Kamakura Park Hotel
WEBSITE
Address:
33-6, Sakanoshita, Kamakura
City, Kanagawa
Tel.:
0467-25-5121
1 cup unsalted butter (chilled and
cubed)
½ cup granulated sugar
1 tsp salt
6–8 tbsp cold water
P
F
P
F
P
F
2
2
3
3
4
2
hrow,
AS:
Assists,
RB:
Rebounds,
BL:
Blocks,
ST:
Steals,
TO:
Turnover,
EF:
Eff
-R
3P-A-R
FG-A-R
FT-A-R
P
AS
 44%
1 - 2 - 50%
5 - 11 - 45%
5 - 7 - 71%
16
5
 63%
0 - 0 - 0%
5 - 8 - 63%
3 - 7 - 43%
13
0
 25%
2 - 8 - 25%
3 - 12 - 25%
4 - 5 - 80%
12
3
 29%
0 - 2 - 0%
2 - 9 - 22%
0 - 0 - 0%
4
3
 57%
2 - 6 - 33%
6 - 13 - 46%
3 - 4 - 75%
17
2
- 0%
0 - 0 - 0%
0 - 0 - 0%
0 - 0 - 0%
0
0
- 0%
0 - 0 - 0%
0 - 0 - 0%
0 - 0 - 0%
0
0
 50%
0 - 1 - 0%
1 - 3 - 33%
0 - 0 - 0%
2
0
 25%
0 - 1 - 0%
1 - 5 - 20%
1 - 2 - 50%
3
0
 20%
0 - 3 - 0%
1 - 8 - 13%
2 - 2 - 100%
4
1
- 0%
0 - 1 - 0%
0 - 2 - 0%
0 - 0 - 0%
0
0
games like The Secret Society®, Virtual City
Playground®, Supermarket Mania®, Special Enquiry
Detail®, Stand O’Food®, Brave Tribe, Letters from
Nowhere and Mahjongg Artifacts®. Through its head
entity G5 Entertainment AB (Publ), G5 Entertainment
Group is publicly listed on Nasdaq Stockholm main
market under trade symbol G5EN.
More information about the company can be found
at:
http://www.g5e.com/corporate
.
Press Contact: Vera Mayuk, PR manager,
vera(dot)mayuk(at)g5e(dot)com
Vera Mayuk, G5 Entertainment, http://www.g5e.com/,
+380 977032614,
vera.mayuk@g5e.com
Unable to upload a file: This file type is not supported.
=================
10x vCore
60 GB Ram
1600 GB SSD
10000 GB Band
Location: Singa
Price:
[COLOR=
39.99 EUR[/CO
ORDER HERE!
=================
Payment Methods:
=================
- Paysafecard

____________

__Problem statement__
Print every line of the listing above, unchanged and in the same order.

__Task response__
Kamakura Park Hotel
WEBSITE
Address:
33-6, Sakanoshita, Kamakura
City, Kanagawa
Tel.:
0467-25-5121
1 cup unsalted butter (chilled and
cubed)
½ cup granulated sugar
1 tsp salt
6–8 tbsp cold water
P
F
P
F
P
F
2
2
3
3
4
2
hrow,
AS:
Assists,
RB:
Rebounds,
BL:
Blocks,
ST:
Steals,
TO:
Turnover,
EF:
Eff
-R
3P-A-R
FG-A-R
FT-A-R
P
AS
 44%
1 - 2 - 50%
5 - 11 - 45%
5 - 7 - 71%
16
5
 63%
0 - 0 - 0%
5 - 8 - 63%
3 - 7 - 43%
13
0
 25%
2 - 8 - 25%
3 - 12 - 25%
4 - 5 - 80%
12
3
 29%
0 - 2 - 0%
2 - 9 - 22%
0 - 0 - 0%
4
3
 57%
2 - 6 - 33%
6 - 13 - 46%
3 - 4 - 75%
17
2
- 0%
0 - 0 - 0%
0 - 0 - 0%
0 - 0 - 0%
0
0
- 0%
0 - 0 - 0%
0 - 0 - 0%
0 - 0 - 0%
0
0
 50%
0 - 1 - 0%
1 - 3 - 33%
0 - 0 - 0%
2
0
 25%
0 - 1 - 0%
1 - 5 - 20%
1 - 2 - 50%
3
0
 20%
0 - 3 - 0%
1 - 8 - 13%
2 - 2 - 100%
4
1
- 0%
0 - 1 - 0%
0 - 2 - 0%
0 - 0 - 0%
0
0
games like The Secret Society®, Virtual City
Playground®, Supermarket Mania®, Special Enquiry
Detail®, Stand O’Food®, Brave Tribe, Letters from
Nowhere and Mahjongg Artifacts®. Through its head
entity G5 Entertainment AB (Publ), G5 Entertainment
Group is publicly listed on Nasdaq Stockholm main
market under trade symbol G5EN.
More information about the company can be found
at:
http://www.g5e.com/corporate
.
Press Contact: Vera Mayuk, PR manager,
vera(dot)mayuk(at)g5e(dot)com
Vera Mayuk, G5 Entertainment, http://www.g5e.com/,
+380 977032614,
vera.mayuk@g5e.com
Unable to upload a file: This file type is not supported.
=================
10x vCore
60 GB Ram
1600 GB SSD
10000 GB Band
Location: Singa
Price:
[COLOR=
39.99 EUR[/CO
ORDER HERE!
=================
Payment Methods:
=================
- Paysafecard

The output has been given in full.